4.8. Het voorgaande betekent dat niet is voldaan aan de voorwaarden voor toepassing van artikel 58, eerste lid, aanhef en onder f, ten eerste, van de WWB zodat het college niet op die grond bevoegd was tot terugvordering van de kosten van de over de periode van 16 januari 2006 tot 31 juli 2006 verleende bijstand van appellanten. Dat betekent dat de aangevallen uitspraak voor vernietiging in aanmerking komt voor zover de rechtbank de rechtsgevolgen van het vernietigde gedeelte van het bestreden besluit in stand heeft gelaten voor zover dat besluit ziet op de terugvordering.
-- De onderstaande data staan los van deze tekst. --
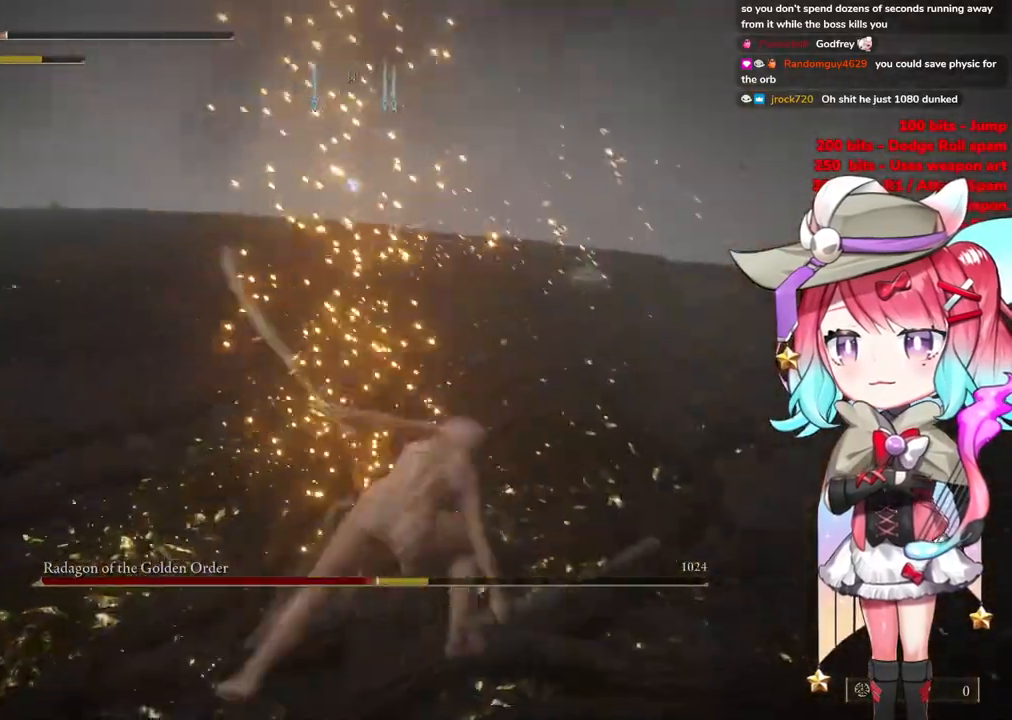
{"buttons": [], "left_stick": "down-left", "right_stick": "center", "events": []}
4.9. De Raad zal het college opdragen ten aanzien van de terugvordering een nieuwe beslissing op bezwaar te nemen. Gelet op hetgeen onder 4.5 tot en met 4.8 is overwogen dient het college er daarbij van uit te gaan dat het bevoegd is over te gaan tot terugvordering van de kosten van de over de periode van 31 juli 2006 tot 8 januari 2007 verleende bijstand van appellanten. In hetgeen appellanten hebben aangevoerd zijn geen dringende redenen gelegen in de zin van het door het college ter zake van terugvordering gehanteerde beleid. Daarbij verdient opmerking dat tenuitvoerlegging van een besluit tot terugvordering zodanig dient te geschieden dat de betrokkenen blijven beschikken over een inkomen gelijk aan de beslagvrije voet, zoals bedoeld in artikel 475d van het Wetboek van Burgerlijke Rechtsvordering. In hetgeen appellanten hebben aangevoerd is ook niet gebleken van bijzondere omstandigheden op grond waarvan het college van het beleid inzake terugvordering had moeten afwijken.
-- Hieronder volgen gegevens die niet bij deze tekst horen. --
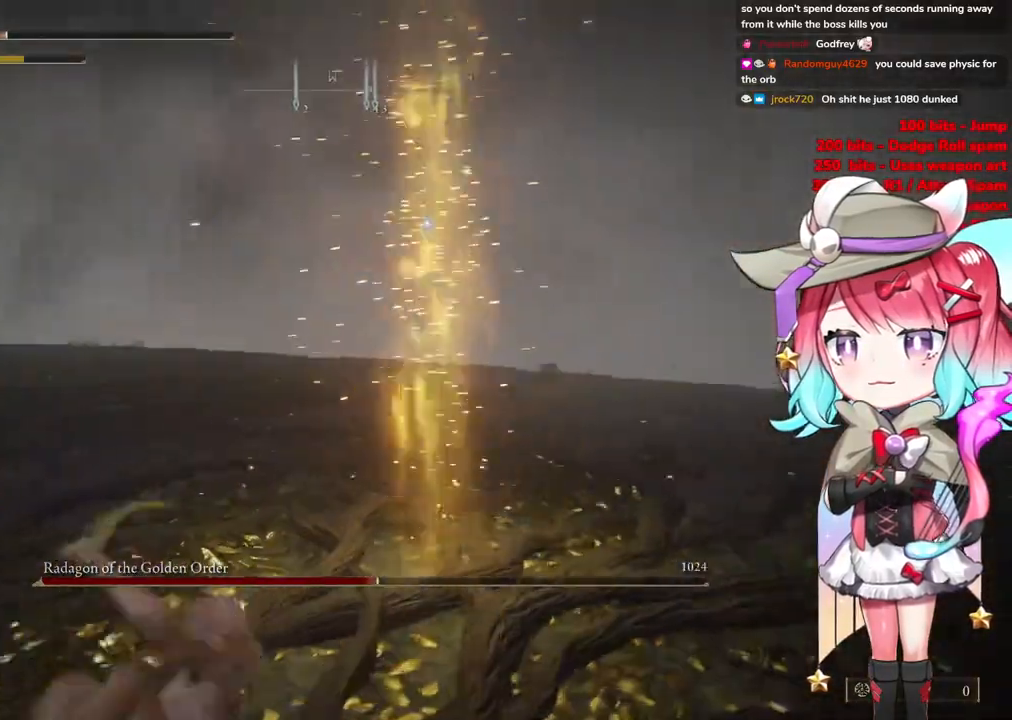
{"buttons": ["CIRCLE"], "left_stick": "down", "right_stick": "center", "events": [[67, "left_stick", "down"], [117, "CIRCLE", "down"], [201, "CIRCLE", "up"], [267, "CIRCLE", "down"], [368, "CIRCLE", "up"], [434, "CIRCLE", "down"]]}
4.10. In hetgeen onder 4.9 is overwogen ligt besloten dat de Raad in dit geval afziet van toepassing van de zogeheten bestuurlijke lus om te komen tot finale geschilbeslechting. Bij de door het college uit te voeren berekening van het terug te vorderen bedrag over de periode van 31 juli 2006 tot 8 januari 2007 gaat het immers slechts om een financiële uitwerking die naar verwachting geen nieuwe discussie zal opleveren.
5. Er bestaat aanleiding het college te veroordelen in de proceskosten van appellanten. Deze kosten worden begroot op € 437,-- in hoger beroep voor verleende rechtsbijstand.
De Centrale Raad van Beroep
Vernietigt de aangevallen uitspraak voor zover deze betrekking heeft op de intrekking van de bijstand over de periode van 31 juli 2006 tot 8 januari 2007 en voor zover daarbij de rechtsgevolgen van het vernietigde gedeelte van het besluit van 27 mei 2009 in stand zijn gelaten voor zover dat ziet op de terugvordering;
Bevestigt de aangevallen uitspraak voor het overige;
Draagt het college op een nieuwe beslissing op bezwaar te nemen met inachtneming van deze uitspraak;
Bepaalt dat het college aan appellanten het in hoger beroep betaalde griffierecht van € 111,-- vergoedt;
Veroordeelt het college in de proceskosten van appellanten in hoger beroep tot een bedrag van € 437,--, te betalen aan de griffier van de Raad.
Deze uitspraak is gedaan door J.J.A. Kooijman als voorzitter en W.F. Claessens en E.J. Govaers als leden, in tegenwoordigheid van J. van Dam als griffier. De beslissing is uitgesproken in het openbaar op 21 februari 2012.